■ Your goal: Please find the lines in the following records that hold "left", and copy them.

● ● ● ● ●

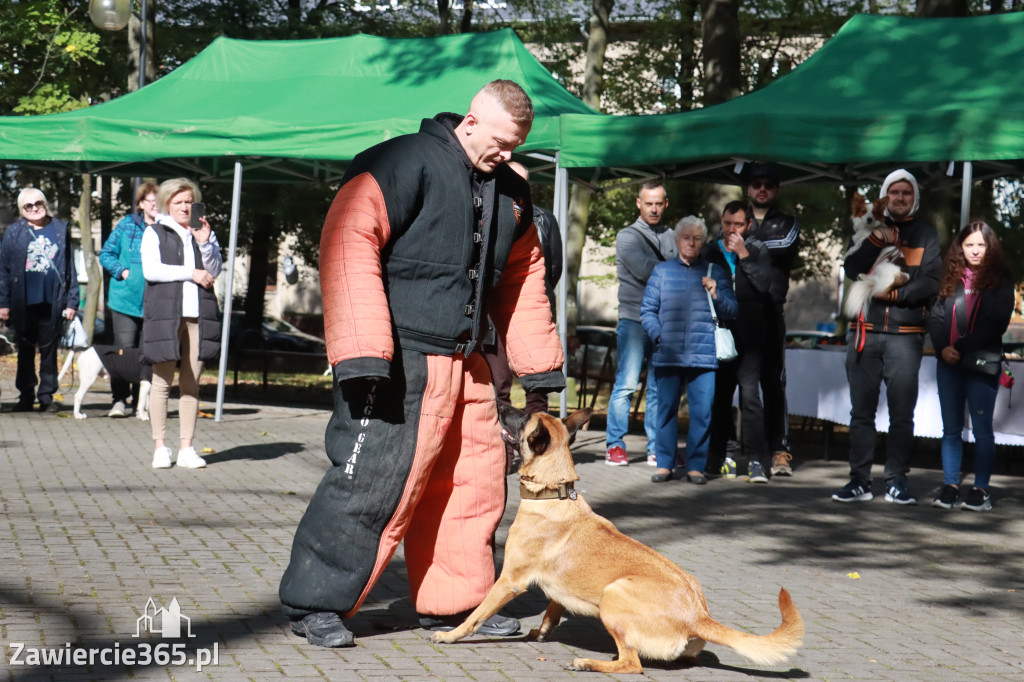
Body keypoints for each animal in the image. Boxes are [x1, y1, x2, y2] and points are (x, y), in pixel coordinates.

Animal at [428, 401, 802, 671]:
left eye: (522, 419)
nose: (501, 404)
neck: (554, 494)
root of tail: (699, 617)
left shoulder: (509, 582)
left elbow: (476, 615)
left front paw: (450, 635)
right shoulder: (554, 590)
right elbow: (552, 609)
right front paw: (542, 632)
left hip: (613, 595)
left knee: (632, 664)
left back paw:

● ● ● ● ●

■ Solution to the problem:
left eye: (522, 419)
left shoulder: (509, 582)
left elbow: (476, 615)
left front paw: (450, 635)
left hip: (613, 595)
left knee: (632, 664)
left back paw:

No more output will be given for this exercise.